The American public reacted to the Plowshares Eight with a mixture of awe, confusion, and anger. At the height of the Cold War, few Americans genuinely thought a country enmeshed in political conflict with an enemy as formidable as the USSR was liable to change its nuclear strategy simply because members of the clergy decided to douse weapons with their blood. Similarly, the Church was not going to reevaluate its Just War position to appease a fringe pacifist movement dramatically proclaiming the Gospel message of nonviolence. Even sympathizers wondered if the activists were naïve for opposing that the country retained even a small nuclear stockpile as a credible deterrent against foreign aggression. Yet, the Plowshares Eight did prompt many Americans to wonder what drove otherwise respectable nuns and priests to risk a lifetime in prison.
The 30th anniversary celebration of the Plowshares movement came on the heels of President Obama's Nuclear Posture Review, which was released in April of this year. While some activists commended Obama for limiting first-use of nuclear weapons by the United States and publically stating his commitment to a nuclear-free world, most voiced disappointment that his administration's fiscal year 2011 defense budget--even when adjusted for inflation--surpasses any Pentagon budget since World War II. Plowshares activists advocate a "born-again" economy in which military expenditures are channeled into programs assisting the destitute and sick. When not symbolically converting nuclear stockpiles into farming tools or, as they say, instigating "holy mischief, these troublemakers spend their days volunteering at soup kitchens, tutoring students in low-income neighborhoods, and organizing peace rallies.

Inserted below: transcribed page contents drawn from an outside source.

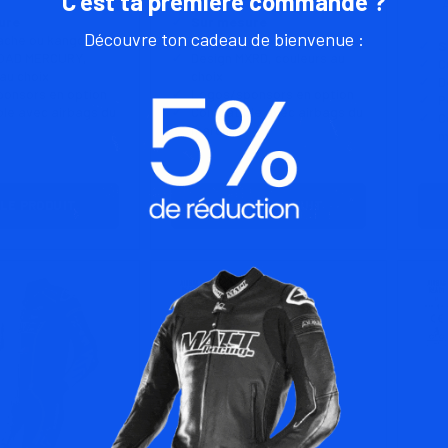
C'est ta première commande ?
ure
Sur mesure
Découvre ton cadeau de bienvenue :
vache ou kangourou
Cuir de vache ou kangourou
S
ROAD MERCURY,
Design MXRD, couleurs au
C
au choix
choix
D
onsors en option
Logos/sponsors en option
P
le avec airbags du
Compatible avec airbags du
C
marché
m
 LE PRODUIT
VOIR LE PRODUIT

Since the inaugural King of Prussia protest, over 200 people of faith have participated in nearly 80 Plowshares actions suffused with religious symbolism and heartfelt pleas for moral renewal despite widespread concern about nuclear weapons waning at the end of the Cold War. Plowshares activists regard their commitment to abolishing nuclear weapons as a higher calling to God -- a God who they say promotes peace rather than warfare, bread rather than guns, and plowshares rather than swords. Before infiltrating nuclear facilities, participants join together to read the Gospels, pray for moral guidance, study the intricacies of nuclear weapons, reflect on the value of moral witness, review court transcripts from previous protests, enact skits dramatizing confrontations with potentially trigger-happy Air Force security patrol, prepare themselves to use their court trials to air their grievances against nuclear weapons, and build a community of supporters to sustain them while in prison.

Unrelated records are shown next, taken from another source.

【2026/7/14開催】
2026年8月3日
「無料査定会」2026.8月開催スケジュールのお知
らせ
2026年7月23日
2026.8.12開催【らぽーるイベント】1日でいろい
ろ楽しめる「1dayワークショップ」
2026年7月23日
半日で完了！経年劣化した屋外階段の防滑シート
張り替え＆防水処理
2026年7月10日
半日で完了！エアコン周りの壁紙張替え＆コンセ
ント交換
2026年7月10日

During last weekend's 30th anniversary celebrations, former cellmates warmly embraced one another and discussed pending appeals. Workshops included sessions on "International Law and Nuclear Weapons" and "Freedom Songs to Sing in Jail." Participants donned T-shirts stating, "Blessed are the Peacemakers" and "Citizen Weapons inspector." Japanese Buddhist monks partook in the festivities, joining audience members in singing, "No more Hiroshima, no more Nagasaki, never again."
After three decades of trespassing onto nuclear facilities, activists admit the Plowshares movement has not curtailed the country's burgeoning military budget. Nonetheless, they remain dedicated to their "prophetic witness". Father John Dear, a Jesuit Priest who infiltrated the Seymour Johnson Air Force Base in 1993 to hammer on a F-15 "Strike Eagle" nuclear fighter-bomber, is optimistic about the movement's future. The priest said the movement will continue "because nuclear weapons continue, because the world continues to be at great risk of nuclear war, and because the Scripture mandates that you're there --Isaiah mandates that you beat swords into plowshares, and Jesus says love your enemies -- and because people know that the only way that social change happens is when some people take great risks and break bad laws and accept the consequences."
Deena Guzder is free-lance journalist.